N) Archéologie (Les Lettres de Mari)
Comme nous avons vu dans nos brèves
études, les fouilles archéologiques ont apporté une aide incalculable aux
érudits et les historiens de la Bible et les lettres de Mari se comptent parmi
les plus importantes; elles sont aussi appelées La lumière sur le monde des
Patriarches. Mari est un ancien royaume
sur la rive ouest de la rivière Euphrate quelques sept milles nord-ouest de la
ville d’Abu-Kemal, près de la frontière entre la Syrie et l’Iraq. L’archéologie est très difficile est doit
être mené par des historiens implacables – dans ce cas, M. André Parrot sous
les auspices du Musée du Louvre en France a commencé a excaver la ville de Mari
en 1933. Cependant, la Deuxième Guerre
Mondiale a interrompu les excavations, mais celles-ci ont recommencé en 1951.
Un palais avec plus de 300 chambres a
été découvert. Il y avait des toiles sur
les murs de certaines pièces et la plus importante découverte dans cette
immense bâtisse était 20,000 tablettes cunéiformes en argile maintenant appelées
les Lettres de Mari. Elles sont de
l’époque de Hammourabi, environs 1700 ans avant Jésus Christ et elles sont
écrites dans un ancien dialecte Babylonien.

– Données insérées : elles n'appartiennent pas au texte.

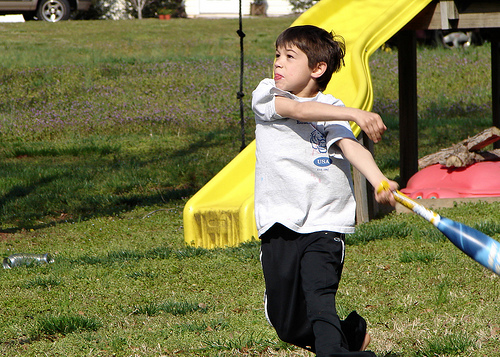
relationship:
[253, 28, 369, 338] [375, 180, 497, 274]
boy swinging bat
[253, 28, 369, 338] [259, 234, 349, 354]
boy wearing pants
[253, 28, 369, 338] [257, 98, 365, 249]
boy wearing shirt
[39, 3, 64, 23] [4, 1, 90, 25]
wheel of car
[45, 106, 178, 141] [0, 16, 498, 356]
flowers on grass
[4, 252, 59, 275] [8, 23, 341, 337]
slinky on ground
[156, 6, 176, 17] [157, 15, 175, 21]
plants in pots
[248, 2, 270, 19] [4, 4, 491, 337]
box in background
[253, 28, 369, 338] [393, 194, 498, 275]
boy swinging bat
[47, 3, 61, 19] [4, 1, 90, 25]
hubcap of car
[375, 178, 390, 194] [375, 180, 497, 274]
tip of bat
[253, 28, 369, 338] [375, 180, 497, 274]
boy holding bat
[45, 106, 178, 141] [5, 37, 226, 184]
flowers on grass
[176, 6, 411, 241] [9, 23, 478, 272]
slide in park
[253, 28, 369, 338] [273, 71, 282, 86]
boy sticking out tongue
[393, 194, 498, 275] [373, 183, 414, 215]
bat in hand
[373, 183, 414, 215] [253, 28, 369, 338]
hand of boy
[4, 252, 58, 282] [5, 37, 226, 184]
slinky in grass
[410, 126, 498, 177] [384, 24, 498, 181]
logs on sandbox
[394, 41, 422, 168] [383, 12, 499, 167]
post supports jungle gym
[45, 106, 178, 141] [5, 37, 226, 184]
flowers in grass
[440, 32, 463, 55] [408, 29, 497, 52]
mask in shadows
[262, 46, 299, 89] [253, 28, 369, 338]
face of boy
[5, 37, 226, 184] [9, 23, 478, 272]
grass in park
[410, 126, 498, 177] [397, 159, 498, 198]
logs on dome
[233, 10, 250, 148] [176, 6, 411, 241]
rope by slide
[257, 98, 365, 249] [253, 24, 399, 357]
shirt of boy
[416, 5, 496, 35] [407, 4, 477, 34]
bottom of deck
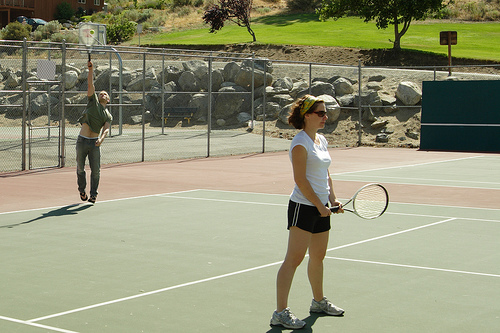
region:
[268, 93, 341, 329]
girl standing on tennis court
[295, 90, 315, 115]
green headband on girls head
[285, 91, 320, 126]
short brunette hair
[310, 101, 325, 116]
black sunglasses on girls face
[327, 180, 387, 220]
white tennis racket being held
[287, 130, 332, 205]
white tee shirt on girl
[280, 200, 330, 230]
white striped black shorts on girl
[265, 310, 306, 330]
gray sneaker on girl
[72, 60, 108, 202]
man swinging tennis racket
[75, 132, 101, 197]
dark jeans on man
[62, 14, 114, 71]
white tennis racket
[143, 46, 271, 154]
large rock retaining wal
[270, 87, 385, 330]
lady playing tennis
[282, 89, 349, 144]
lady with brown hair in headband and sun glasses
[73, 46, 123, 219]
young adult wearing jeans and green Tshirt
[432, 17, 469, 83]
rusty directional sign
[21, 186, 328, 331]
green tennis turf with white lines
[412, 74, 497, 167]
black tarp over wall divider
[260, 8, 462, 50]
green grass on hillside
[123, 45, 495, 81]
Dirt roadway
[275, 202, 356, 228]
the shorts are black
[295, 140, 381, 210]
the shirt is white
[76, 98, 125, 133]
the shirt is green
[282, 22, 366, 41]
the grass is green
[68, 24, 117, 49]
the ball is up in the air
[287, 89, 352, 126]
the headband is yellow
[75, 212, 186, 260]
the court is green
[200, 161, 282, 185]
the court is brown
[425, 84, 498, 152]
the wall is blue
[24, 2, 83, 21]
there is a building in the background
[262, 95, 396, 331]
Woman is standing on tennis court.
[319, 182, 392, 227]
Woman is holding tennis racquet.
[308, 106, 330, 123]
Woman is wearing sunglasses.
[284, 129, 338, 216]
Woman is wearing white shirt.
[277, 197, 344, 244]
Woman is wearing shorts.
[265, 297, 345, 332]
Woman is wearing tennis shoes.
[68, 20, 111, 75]
Man is hitting tennis ball.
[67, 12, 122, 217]
Man jumped in the air.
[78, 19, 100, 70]
Man is holding tennis racquet.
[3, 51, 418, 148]
Boulders on other side of fence.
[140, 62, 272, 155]
the pitch is fenced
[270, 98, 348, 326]
this is a woman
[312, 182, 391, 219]
the woman is holding a racket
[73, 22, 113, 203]
the man is jumping in the air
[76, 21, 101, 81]
the man's arm is raised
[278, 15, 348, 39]
this is the grass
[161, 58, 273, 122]
these are large stones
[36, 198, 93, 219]
this is the man's shadow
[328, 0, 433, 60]
this is a tree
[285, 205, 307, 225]
this is a black pair of shorts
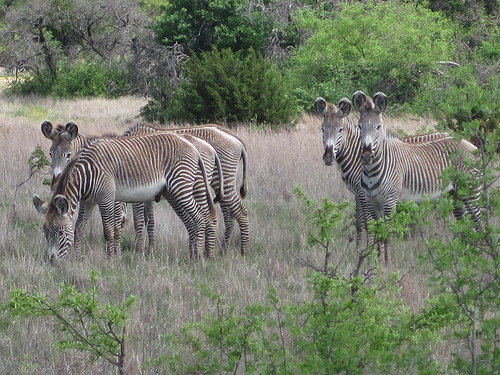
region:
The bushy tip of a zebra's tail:
[240, 178, 247, 200]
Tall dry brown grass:
[266, 160, 293, 179]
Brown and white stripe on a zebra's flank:
[176, 172, 191, 197]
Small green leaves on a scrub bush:
[336, 311, 359, 341]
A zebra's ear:
[51, 197, 72, 216]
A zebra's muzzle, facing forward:
[319, 103, 341, 165]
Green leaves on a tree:
[178, 8, 217, 29]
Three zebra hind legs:
[184, 218, 216, 260]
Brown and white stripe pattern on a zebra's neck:
[363, 163, 378, 191]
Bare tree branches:
[114, 16, 134, 37]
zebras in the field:
[36, 99, 255, 252]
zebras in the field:
[293, 89, 481, 275]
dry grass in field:
[183, 267, 219, 301]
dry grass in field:
[129, 277, 153, 318]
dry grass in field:
[286, 248, 317, 283]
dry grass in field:
[271, 208, 301, 246]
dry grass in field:
[36, 321, 63, 358]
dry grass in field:
[285, 153, 316, 189]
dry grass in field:
[249, 160, 285, 200]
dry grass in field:
[392, 236, 432, 287]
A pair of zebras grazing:
[37, 118, 252, 262]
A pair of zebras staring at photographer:
[310, 89, 493, 270]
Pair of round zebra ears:
[351, 89, 388, 115]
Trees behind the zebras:
[0, 0, 496, 125]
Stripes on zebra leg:
[93, 185, 114, 267]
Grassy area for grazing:
[1, 93, 498, 373]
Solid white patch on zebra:
[117, 179, 162, 203]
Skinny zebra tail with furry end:
[238, 147, 249, 198]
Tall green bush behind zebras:
[132, 42, 299, 128]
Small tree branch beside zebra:
[9, 144, 51, 222]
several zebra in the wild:
[13, 76, 493, 270]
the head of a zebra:
[27, 192, 82, 274]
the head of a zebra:
[40, 115, 80, 188]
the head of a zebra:
[309, 93, 351, 170]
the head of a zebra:
[349, 89, 391, 161]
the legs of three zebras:
[80, 201, 255, 263]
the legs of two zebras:
[345, 198, 497, 270]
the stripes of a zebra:
[95, 140, 185, 185]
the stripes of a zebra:
[381, 144, 441, 187]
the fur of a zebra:
[94, 145, 182, 187]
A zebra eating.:
[32, 130, 218, 281]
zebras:
[23, 63, 497, 260]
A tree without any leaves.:
[7, 6, 188, 97]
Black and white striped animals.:
[23, 90, 495, 254]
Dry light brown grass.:
[1, 78, 498, 374]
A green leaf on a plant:
[334, 25, 340, 28]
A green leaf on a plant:
[352, 20, 358, 25]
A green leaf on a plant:
[364, 53, 375, 56]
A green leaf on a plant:
[237, 57, 239, 59]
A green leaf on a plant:
[243, 67, 248, 75]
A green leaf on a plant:
[271, 84, 278, 88]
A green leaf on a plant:
[200, 74, 206, 78]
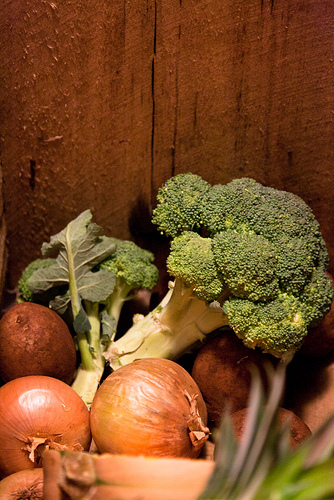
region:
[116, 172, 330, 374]
a piece of broccoli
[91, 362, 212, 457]
a large round onion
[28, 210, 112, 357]
the leaf from a stalk of broccoli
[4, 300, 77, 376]
a potato in a pile of vegetables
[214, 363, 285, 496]
a green leafy vegetable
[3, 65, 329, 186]
the side of a box holding vegetables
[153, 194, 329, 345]
the head of a broccoli stalk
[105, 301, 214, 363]
the stem of a broccoli stalk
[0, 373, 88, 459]
an onion with shiny skin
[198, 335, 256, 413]
a potato under a stalk of broccoli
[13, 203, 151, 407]
piece of green broccoli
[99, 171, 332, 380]
piece of green broccoli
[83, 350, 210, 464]
an onion with brown skin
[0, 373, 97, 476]
an onion with brown skin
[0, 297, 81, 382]
a potato with brown skin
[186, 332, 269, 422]
an potato with brown skin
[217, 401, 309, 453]
an potato with brown skin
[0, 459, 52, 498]
an onion with brown skin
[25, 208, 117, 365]
a green broccoli leaf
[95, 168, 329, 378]
large head of broccoli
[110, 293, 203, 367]
Stalk on a broccoli plant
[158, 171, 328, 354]
Green head of broccoli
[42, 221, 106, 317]
Leaf on a broccoli plant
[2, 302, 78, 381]
Potato in a bunch of vegetables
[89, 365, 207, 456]
Onion in front of broccoli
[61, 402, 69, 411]
Water drop on onion skin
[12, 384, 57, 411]
Light reflection off onion skin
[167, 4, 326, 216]
Wooden plant behind vegetables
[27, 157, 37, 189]
Brown oval in a wooden plank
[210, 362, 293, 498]
Green stems of a vegetable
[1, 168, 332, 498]
Vegetables stacked on top of each other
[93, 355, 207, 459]
Onion is brown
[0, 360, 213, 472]
Two onions next to each other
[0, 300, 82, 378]
Potato is brown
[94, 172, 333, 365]
Large green broccoli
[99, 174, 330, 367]
Bushy broccoli is green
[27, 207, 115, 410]
Leafy green next to onion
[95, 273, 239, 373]
Broccoli stalk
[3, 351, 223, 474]
Two brown onions side by side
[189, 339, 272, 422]
Brown potato under broccoli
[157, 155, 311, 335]
large piece of broccoli floret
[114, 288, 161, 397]
thick stem of broccoli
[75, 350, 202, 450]
small crinkly orange onion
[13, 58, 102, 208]
rough patch of crate wall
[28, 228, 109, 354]
leaf on broccoli stalk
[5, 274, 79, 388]
small brown potato by broccoli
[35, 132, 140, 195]
brown wall of crate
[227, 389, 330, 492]
green leaves of scallion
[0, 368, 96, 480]
small orange with drop of water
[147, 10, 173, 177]
crack in line of brown crate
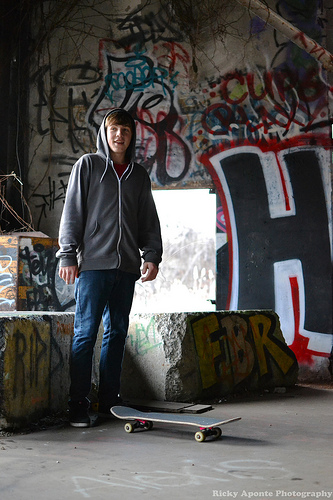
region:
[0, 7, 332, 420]
cement walls covered in grafitti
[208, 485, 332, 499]
name of photographer in corner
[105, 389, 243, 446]
skateboard not in use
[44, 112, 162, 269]
young boy wearing a grey hoodie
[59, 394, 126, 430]
white soled sneakers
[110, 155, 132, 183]
red shirt under hoodie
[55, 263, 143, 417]
blue jeans wrinkled at the knee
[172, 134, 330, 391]
a gigantic letter H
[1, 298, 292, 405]
raised cement platform with crumbling corners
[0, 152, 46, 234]
tangle on barbed wire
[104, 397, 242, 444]
the skateboard on the ground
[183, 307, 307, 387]
graffiti on the concrete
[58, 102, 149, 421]
the boy is standing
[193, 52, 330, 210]
large graffiti on the wall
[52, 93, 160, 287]
the boy is wearing hoodie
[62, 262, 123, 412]
the boy wearing jeans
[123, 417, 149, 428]
rear wheels on the skateboard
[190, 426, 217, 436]
front wheels on the skateboard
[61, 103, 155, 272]
the hoodie is gray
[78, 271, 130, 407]
the jeans are blue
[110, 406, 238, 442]
A skate board with wheels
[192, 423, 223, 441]
Front wheels of board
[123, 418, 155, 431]
Back wheels of board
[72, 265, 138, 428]
Dark blue jean pants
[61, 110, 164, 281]
Man in grey hoodie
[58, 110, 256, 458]
Skater about to skate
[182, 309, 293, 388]
Graffiti on concrete wall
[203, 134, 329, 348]
Graffiti H on wall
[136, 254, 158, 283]
A mans left hand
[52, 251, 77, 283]
A mans right hand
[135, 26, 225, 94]
graffiti is on the wall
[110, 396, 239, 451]
the board is black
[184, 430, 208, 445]
the wheel is white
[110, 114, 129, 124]
the hair is brown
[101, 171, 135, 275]
the hoodie has a zipper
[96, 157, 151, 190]
the hood has strings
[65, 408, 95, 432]
the shoe is black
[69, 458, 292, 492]
alexis is written on the ground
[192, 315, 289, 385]
different colored graffiti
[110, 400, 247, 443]
a long black skateboard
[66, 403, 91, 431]
the shoe of a boy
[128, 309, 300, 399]
a large gray stone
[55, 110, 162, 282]
a boy's gray hoodie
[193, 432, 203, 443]
a white skateboard wheel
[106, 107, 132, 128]
part of a boy's brown hair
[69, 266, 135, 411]
a boy's blue jean pants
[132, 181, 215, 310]
an open doorway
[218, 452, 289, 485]
a large white capital letter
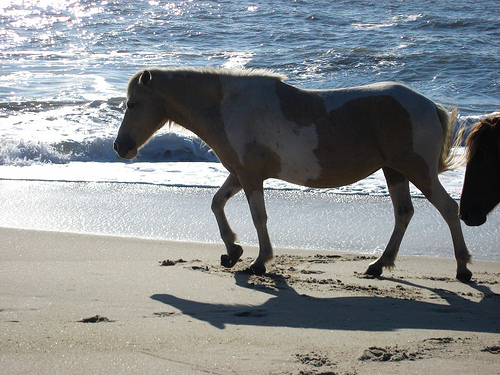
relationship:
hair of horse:
[187, 86, 445, 211] [83, 29, 494, 318]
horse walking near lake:
[109, 66, 476, 284] [0, 1, 499, 184]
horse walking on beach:
[109, 66, 476, 284] [0, 0, 499, 370]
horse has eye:
[66, 39, 490, 309] [121, 84, 147, 114]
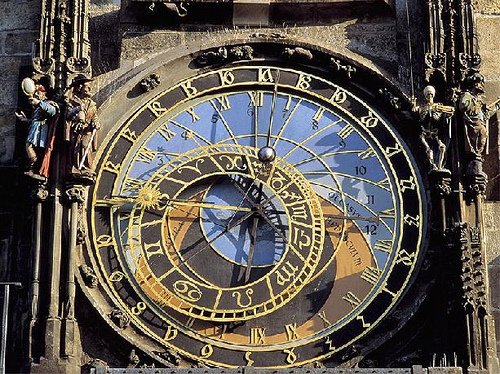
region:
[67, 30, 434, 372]
and astronomical clock on wall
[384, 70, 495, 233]
statues on right side astronomical clock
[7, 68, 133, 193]
statues on left side astronomical clock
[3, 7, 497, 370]
wall is color gray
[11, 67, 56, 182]
statue with blue and red clothes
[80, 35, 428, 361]
astronomical clock with blue and brown background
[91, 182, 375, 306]
handles of astronomical clock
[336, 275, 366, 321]
number XI on astronomical clock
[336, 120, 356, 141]
number III on astronomical clock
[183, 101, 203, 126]
number X on astronomical clock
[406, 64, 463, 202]
a carved skeleton on clock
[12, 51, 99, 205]
the sculptures are painted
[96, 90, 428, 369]
a fancy european clock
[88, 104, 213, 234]
the numbers are gold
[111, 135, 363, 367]
the clock dial for astrology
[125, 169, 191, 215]
the symbol of the sun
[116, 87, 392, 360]
the clock dial is blue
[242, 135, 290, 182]
the symbol of the moon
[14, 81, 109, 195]
two sculptures on the side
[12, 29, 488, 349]
a medieval clock face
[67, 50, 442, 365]
an old astrological clock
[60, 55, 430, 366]
astrological clock with signs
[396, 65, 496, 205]
two statues on the wall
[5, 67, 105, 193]
two statues on left side of astrological clock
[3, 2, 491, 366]
an astrological clock over a gray wall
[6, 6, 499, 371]
wall of building is gray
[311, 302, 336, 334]
number X on clock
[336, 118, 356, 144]
number II on clock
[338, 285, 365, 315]
number XI on clock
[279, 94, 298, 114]
number I on clock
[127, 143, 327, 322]
there is an indicator for the signs of the zodiac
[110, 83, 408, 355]
this looks like a 24-hour clock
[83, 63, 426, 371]
it is next to impossible to tell the time on this weird clock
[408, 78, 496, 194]
elaborate carved figures next to the clock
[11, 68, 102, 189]
elaborate carved figures next to the clock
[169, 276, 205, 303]
this is the astrological sign for Cancer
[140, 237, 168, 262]
this is the astrological sign for Gemini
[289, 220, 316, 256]
this is the astrological sign for Libra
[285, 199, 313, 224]
this is the astrological sign for Scorpio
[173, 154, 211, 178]
this is the astrological sign for Aries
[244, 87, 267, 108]
yellow roman numeral on clock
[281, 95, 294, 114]
yellow roman numeral on clock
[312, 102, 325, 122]
yellow roman numeral on clock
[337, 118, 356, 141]
yellow roman numeral on clock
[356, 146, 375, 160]
yellow roman numeral on clock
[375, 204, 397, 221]
yellow roman numeral on clock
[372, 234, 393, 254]
yellow roman numeral on clock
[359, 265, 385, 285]
yellow roman numeral on clock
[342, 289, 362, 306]
yellow roman numeral on clock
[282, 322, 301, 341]
yellow roman numeral on clock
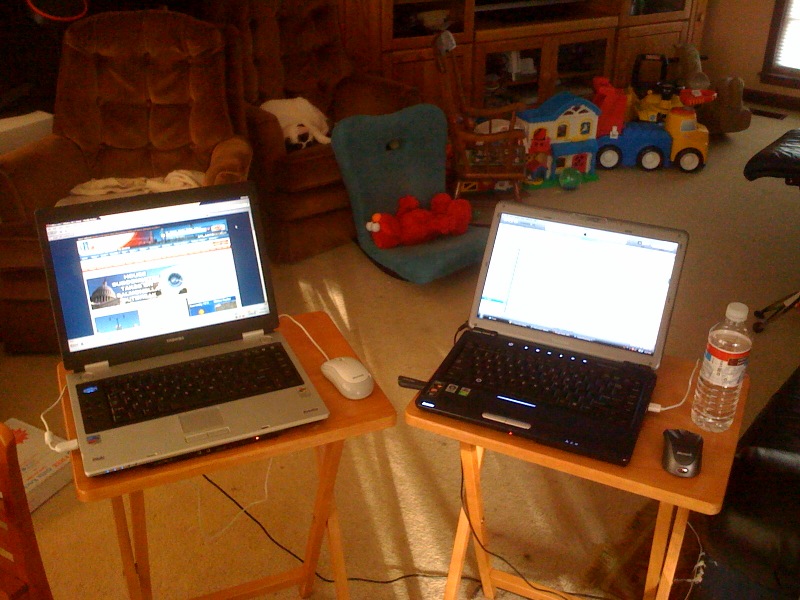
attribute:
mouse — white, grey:
[317, 352, 376, 400]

L’application Biblique est des plus importantes car elles viennent de la
région où les patriarches Hébreux vivaient avant de partir d’Ur pour se rendre
à Canaan. Le mot Habiru est utilisé fréquemment
dans les lettres et Abraham a été le premier à porter le nom d’Hébreu (Gen
14 :13).
Les lettres de Mari contiennent
plusieurs références à une tribu vagabonde féroce qui portait le nom de
Benjamites ou Les Fils du Sud. Cette
tribu n’au aucun lien avec le dernier fils de Jacob et de Rachel, nommé
Benjamin mais il est intéressant à noter que Jacob dans ses bénédictions dans
Genèse 49 a appelé Benjamin, “un loup qui
déchire” (v27). Il y a aussi un
autre mot intéressant dans les lettres de Mari – le mot qui décrit cette tribu
féroce est davidum
, ce qui veut dire chef ou meneur.
Cela jette de la lumière sur l’étymologie du nom du plus grand roi d’Israël
qui, comme nous le savons tous déjà, était un meneur selon le cœur de Dieu (1
Samuel 13 :14). Les lettres
contiennent beaucoup de références à un peuple de nomades Sémétique qui ont
établi plusieurs villes dans la Mésopotamie; leur nom dans l’Ancien Testament
est les Amoréens. De plus en plus,
l’archéologie nous donne un meilleur aperçu de l’historique des Patriarches
Bibliques et qui sait ce qui sera trouvé dans des excavations futures.